A study he recently conducted found that meals at fast-food and full-service restaurants accounted for only 17-26% of total kilojoule consumption. Fizzy drinks bought from these spots provided about 1% of dietary kilojoules, and vending machine foods accounted for almost zero, he explains. Up to 76% of the kilojoules in the diets he examined hailed from food bought at grocery, convenience and specialty stores – then eaten at home.

? THE NEW ADVICE: “Take a hard look at your grocery bill,” suggests Drewnowski. “Stores often give an itemised list, which means you can see where the major sources of kilojoules are.” You should have a balance of produce, lean protein, and whole grains and minimal refined or packaged foods.

4. Small Changes Add Up to Big Weight Loss

Nutrition scientists today know that equations like this don’t work in real life: “cut 840kJ a day, and you’ll lose 9kg in a year”. As your body shrinks, you don’t need or burn as many kilojoules. Say you weigh 68kg, and you burn an extra 420kJ a day going for a walk. After 35 days, you should be down 14,700kJ – or 450 grams. In 365 days, it should be more than 4.5kg, explains Allison. But as you get lighter, it no longer takes 420kJ to move your body. If it did, ten years from now, you’d have lost 45 kilos. “How is that even possible?” he asks.

? THE NEW ADVICE: At some point, little things won’t be enough to keep up weight loss. Commit to change: in addition to a daily walk, you may need to shave a few hundred kilojoules by, say, skipping the cheese on your sandwich or the helping of rice with your stir-fry.
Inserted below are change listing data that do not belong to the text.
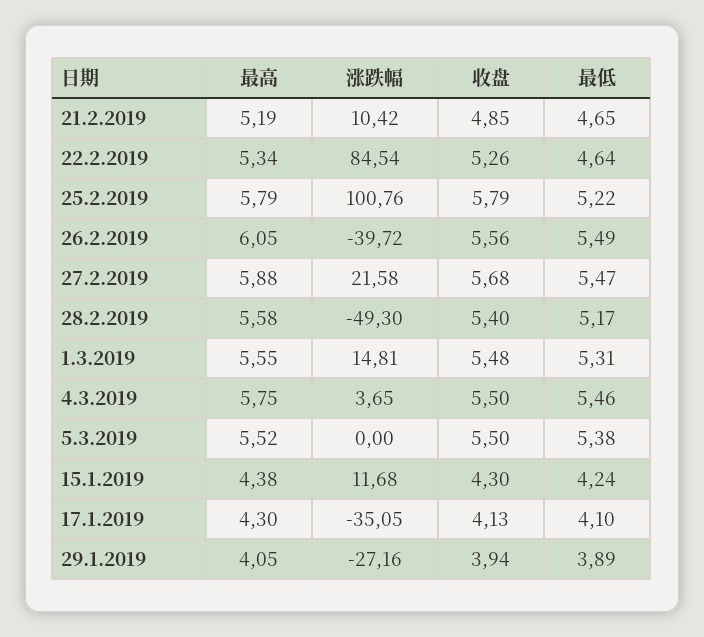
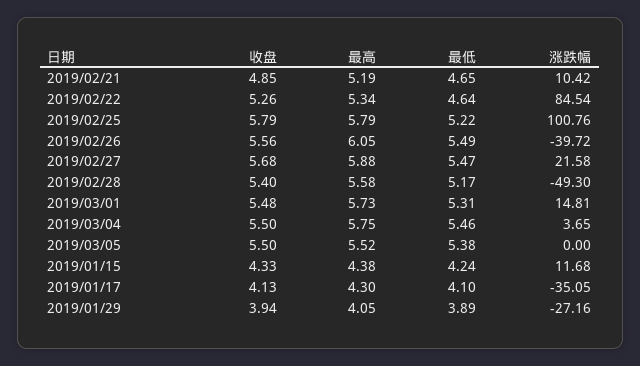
  {
    "最高": {
      "21.2.2019": 5.19,
      "22.2.2019": 5.34,
      "25.2.2019": 5.79,
      "26.2.2019": 6.05,
      "27.2.2019": 5.88,
      "28.2.2019": 5.58,
-     "1.3.2019": 5.55,
+     "1.3.2019": 5.73,
      "4.3.2019": 5.75,
      "5.3.2019": 5.52,
      "15.1.2019": 4.38,
      "17.1.2019": 4.3,
      "29.1.2019": 4.05
    },
    "涨跌幅": {
      "21.2.2019": 10.42,
      "22.2.2019": 84.54,
      "25.2.2019": 100.76,
      "26.2.2019": -39.72,
      "27.2.2019": 21.58,
      "28.2.2019": -49.3,
      "1.3.2019": 14.81,
      "4.3.2019": 3.65,
      "5.3.2019": 0,
      "15.1.2019": 11.68,
      "17.1.2019": -35.05,
      "29.1.2019": -27.16
    },
    "收盘": {
      "21.2.2019": 4.85,
      "22.2.2019": 5.26,
      "25.2.2019": 5.79,
      "26.2.2019": 5.56,
      "27.2.2019": 5.68,
      "28.2.2019": 5.4,
      "1.3.2019": 5.48,
      "4.3.2019": 5.5,
      "5.3.2019": 5.5,
-     "15.1.2019": 4.3,
+     "15.1.2019": 4.33,
      "17.1.2019": 4.13,
      "29.1.2019": 3.94
    },
    "最低": {
      "21.2.2019": 4.65,
      "22.2.2019": 4.64,
      "25.2.2019": 5.22,
      "26.2.2019": 5.49,
      "27.2.2019": 5.47,
      "28.2.2019": 5.17,
      "1.3.2019": 5.31,
      "4.3.2019": 5.46,
      "5.3.2019": 5.38,
      "15.1.2019": 4.24,
      "17.1.2019": 4.1,
      "29.1.2019": 3.89
    }
  }

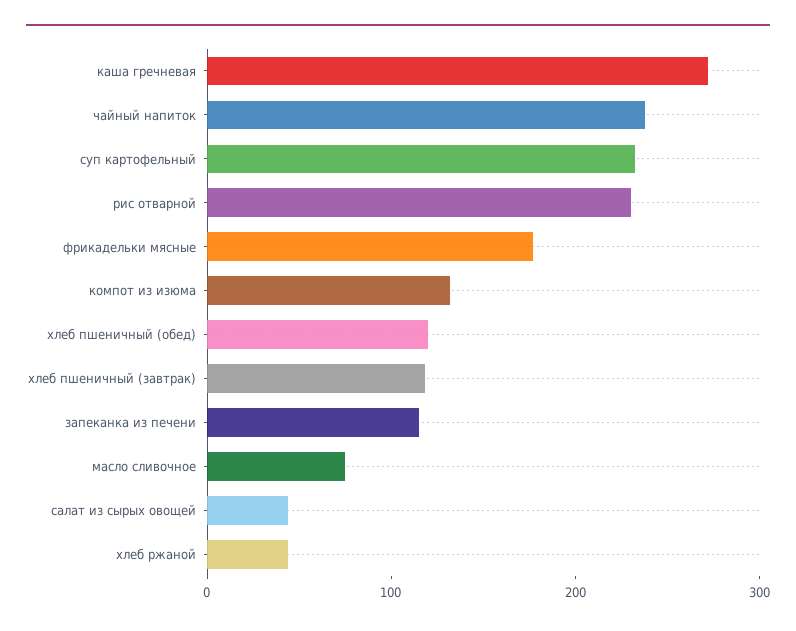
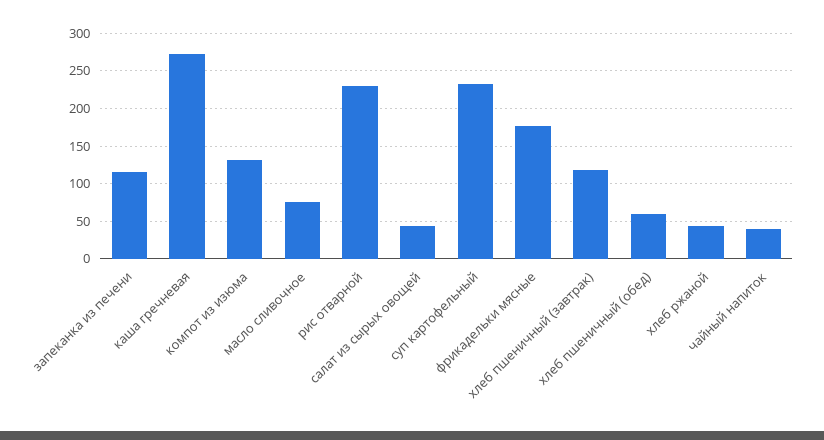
  {
    "каша гречневая": 270,
-   "чайный напиток": 240,
+   "чайный напиток": 40,
    "суп картофельный": 230,
    "рис отварной": 230,
    "фрикадельки мясные": 180,
    "компот из изюма": 130,
-   "хлеб пшеничный (обед)": 120,
+   "хлеб пшеничный (обед)": 60,
    "хлеб пшеничный (завтрак)": 120,
    "запеканка из печени": 120,
    "масло сливочное": 80,
    "салат из сырых овощей": 40,
    "хлеб ржаной": 40
  }

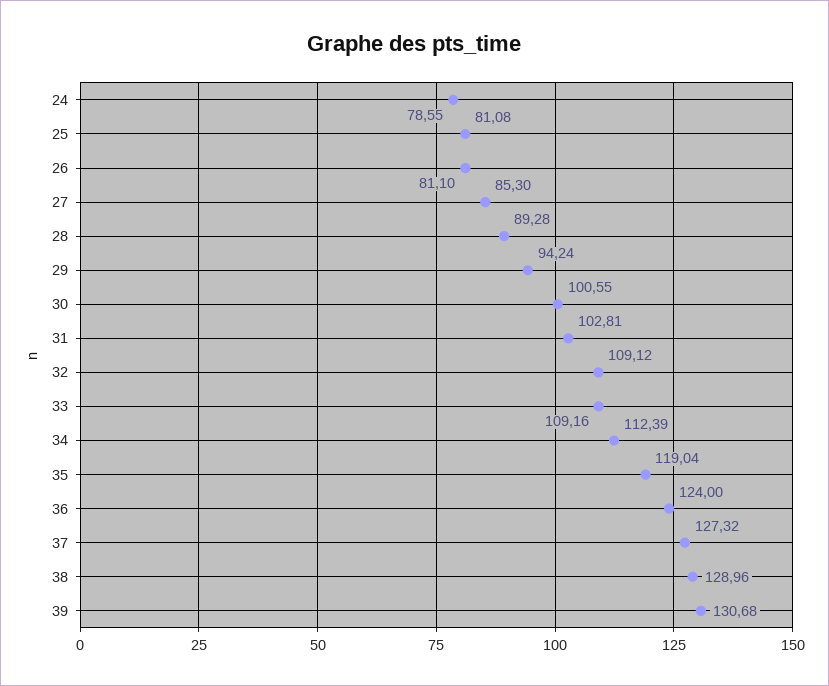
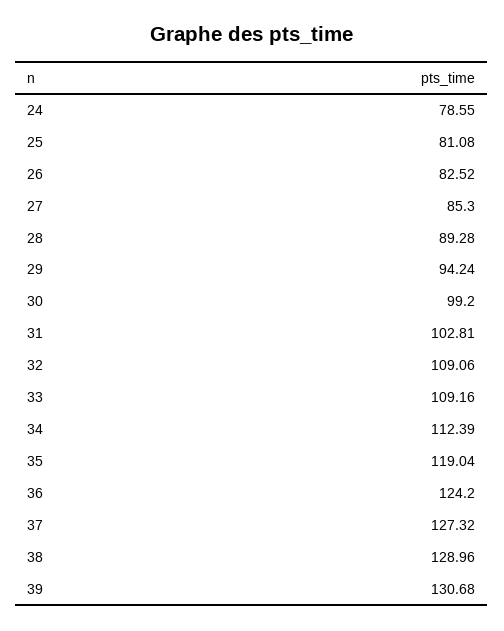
  {
    "24": 78.55,
    "25": 81.08,
-   "26": 81.1,
+   "26": 82.52,
    "27": 85.3,
    "28": 89.28,
    "29": 94.24,
-   "30": 100.55,
+   "30": 99.2,
    "31": 102.81,
-   "32": 109.12,
+   "32": 109.06,
    "33": 109.16,
    "34": 112.39,
    "35": 119.04,
-   "36": 124,
+   "36": 124.2,
    "37": 127.32,
    "38": 128.96,
    "39": 130.68
  }

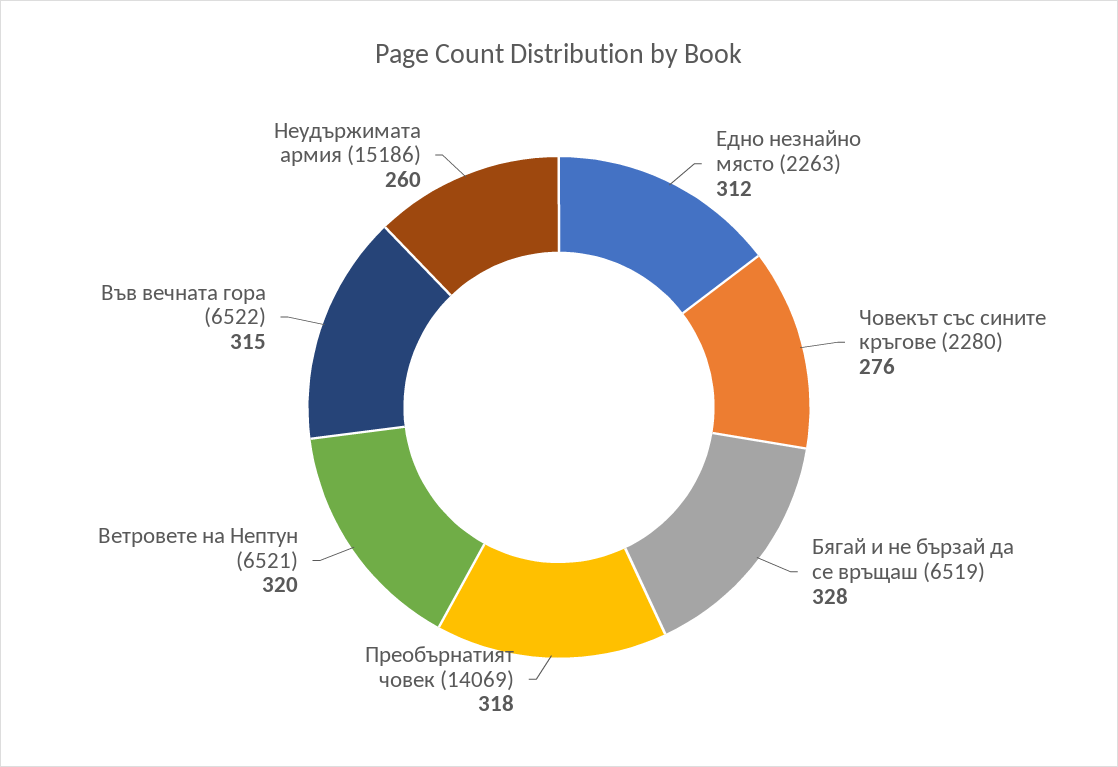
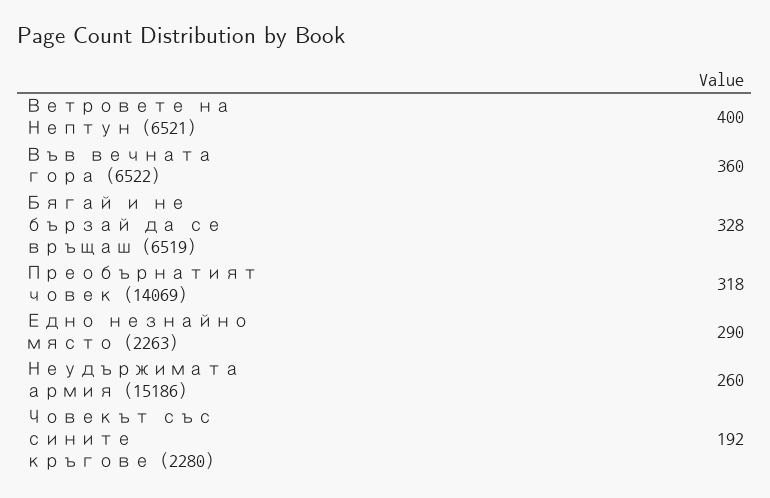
  {
-   "Едно незнайно място (2263)": 312,
+   "Едно незнайно място (2263)": 290,
-   "Човекът със сините кръгове (2280)": 276,
+   "Човекът със сините кръгове (2280)": 192,
    "Бягай и не бързай да се връщаш (6519)": 328,
    "Преобърнатият човек (14069)": 318,
-   "Ветровете на Нептун (6521)": 320,
+   "Ветровете на Нептун (6521)": 400,
-   "Във вечната гора (6522)": 315,
+   "Във вечната гора (6522)": 360,
    "Неудържимата армия (15186)": 260
  }

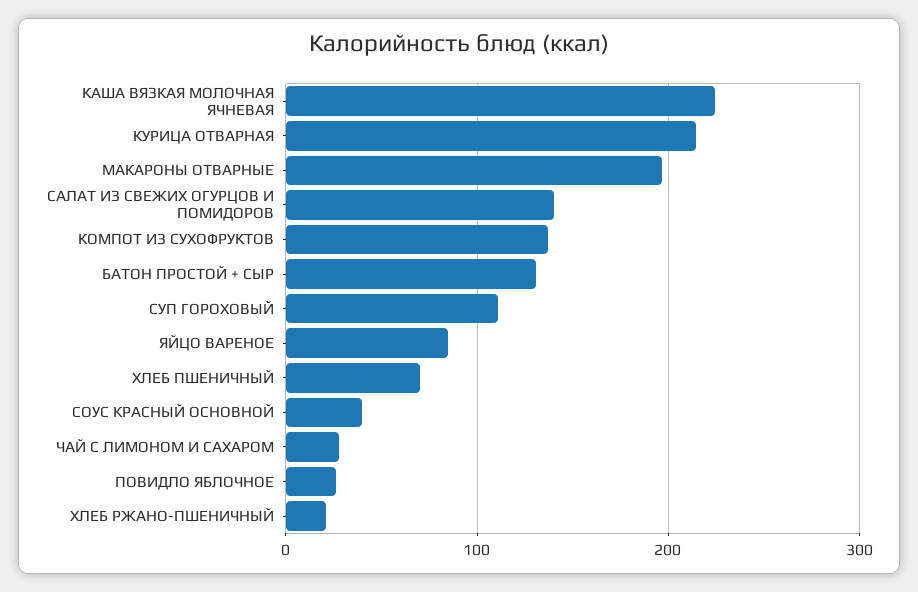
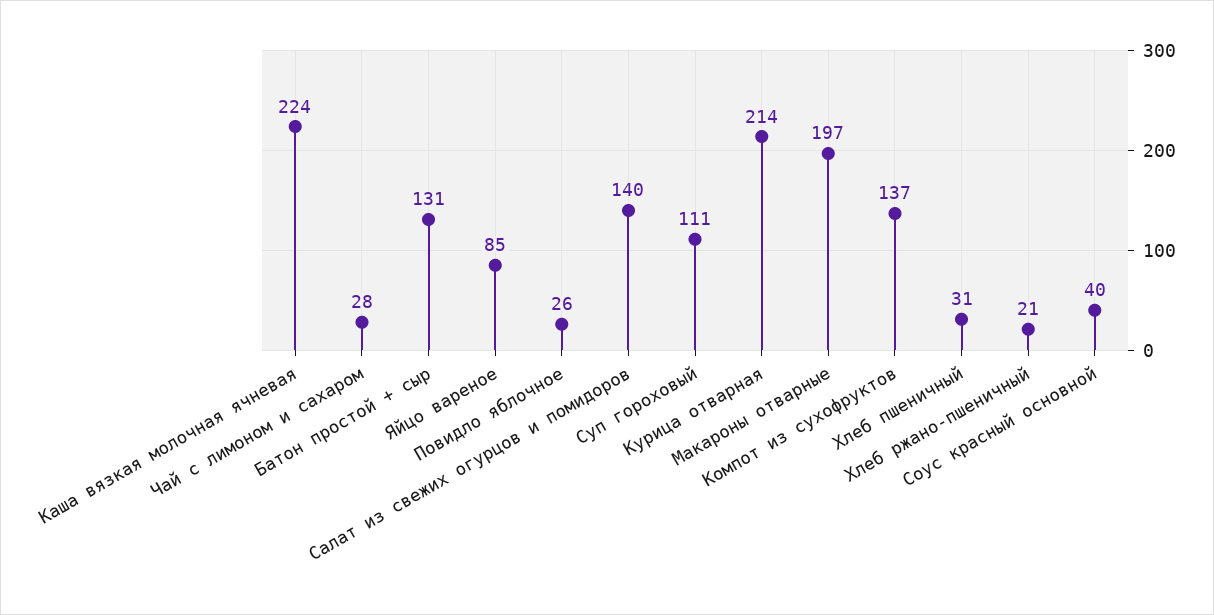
  {
    "КАША ВЯЗКАЯ МОЛОЧНАЯ ЯЧНЕВАЯ": 224,
    "КУРИЦА ОТВАРНАЯ": 214,
    "МАКАРОНЫ ОТВАРНЫЕ": 197,
    "САЛАТ ИЗ СВЕЖИХ ОГУРЦОВ И ПОМИДОРОВ": 140,
    "КОМПОТ ИЗ СУХОФРУКТОВ": 137,
    "БАТОН ПРОСТОЙ + СЫР": 131,
    "СУП ГОРОХОВЫЙ": 111,
    "ЯЙЦО ВАРЕНОЕ": 85,
-   "ХЛЕБ ПШЕНИЧНЫЙ": 70,
+   "ХЛЕБ ПШЕНИЧНЫЙ": 31,
    "СОУС КРАСНЫЙ ОСНОВНОЙ": 40,
    "ЧАЙ С ЛИМОНОМ И САХАРОМ": 28,
    "ПОВИДЛО ЯБЛОЧНОЕ": 26,
    "ХЛЕБ РЖАНО-ПШЕНИЧНЫЙ": 21
  }

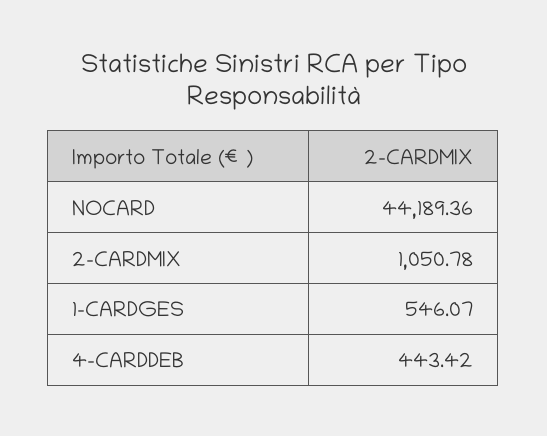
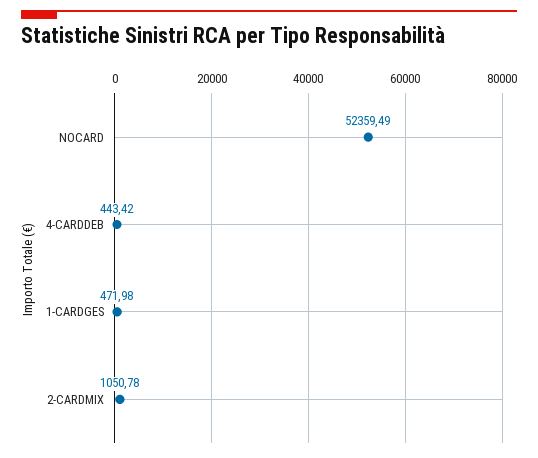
  {
-   "NOCARD": 44189.36,
+   "NOCARD": 52359.49,
    "2-CARDMIX": 1050.78,
-   "1-CARDGES": 546.07,
+   "1-CARDGES": 471.98,
    "4-CARDDEB": 443.42
  }

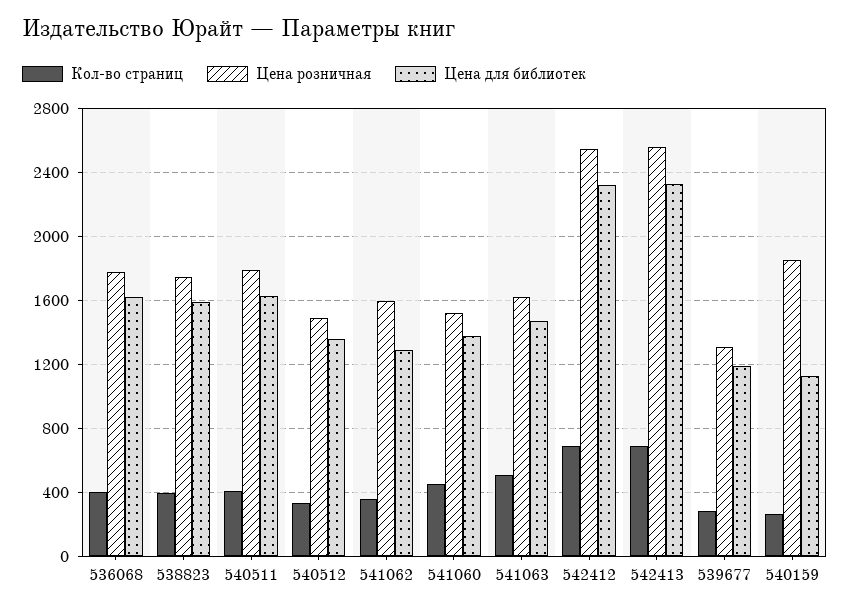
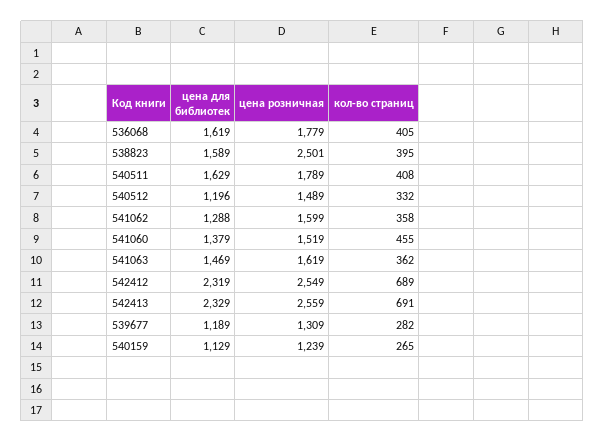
  {
    "Кол-во страниц": {
      "536068": 405,
      "538823": 395,
      "540511": 408,
      "540512": 332,
      "541062": 358,
      "541060": 455,
-     "541063": 500,
+     "541063": 362,
      "542412": 689,
      "542413": 691,
      "539677": 282,
      "540159": 265
    },
    "Цена розничная": {
      "536068": 1779,
-     "538823": 1750,
+     "538823": 2501,
      "540511": 1789,
      "540512": 1489,
      "541062": 1599,
      "541060": 1519,
      "541063": 1619,
      "542412": 2549,
      "542413": 2559,
      "539677": 1309,
-     "540159": 1850
+     "540159": 1239
    },
    "Цена для библиотек": {
      "536068": 1619,
      "538823": 1589,
      "540511": 1629,
-     "540512": 1350,
+     "540512": 1196,
      "541062": 1288,
      "541060": 1379,
      "541063": 1469,
      "542412": 2319,
      "542413": 2329,
      "539677": 1189,
      "540159": 1129
    }
  }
5. Large, Ambitious Weight-Loss Goals Set You Up for Failure

Such a behemoth goal as “I want to go from a size 24 to an 8” is doomed from the get-go, we’ve always believed. Better to set the bar lower (“I want to lose five kilos and go from there”) so you can actually clear it, right? “The logic here goes that if you have too-high expectations, you’ll get frustrated and discouraged and drop out of your weight-loss programme,” says Allison. “But big-goal setters are no more likely to drop out than those who make smaller ones – and there’s some evidence that they may do even better.” A University of Minnesota study found that women who set weight-loss goals that the researchers deemed unrealistic were no more or less likely to achieve their ideal BMIs (body mass indexes) than those who chose more “reasonable” goals.

? THE NEW ADVICE: Small goals can provide a motivating sense of accomplishment as you tick each one off. But don’t be afraid to go after a big number. “It’s helpful to have some optimism,” says Allison. The key: having specific steps to achieve it, such as exercising five days a week and cutting portions.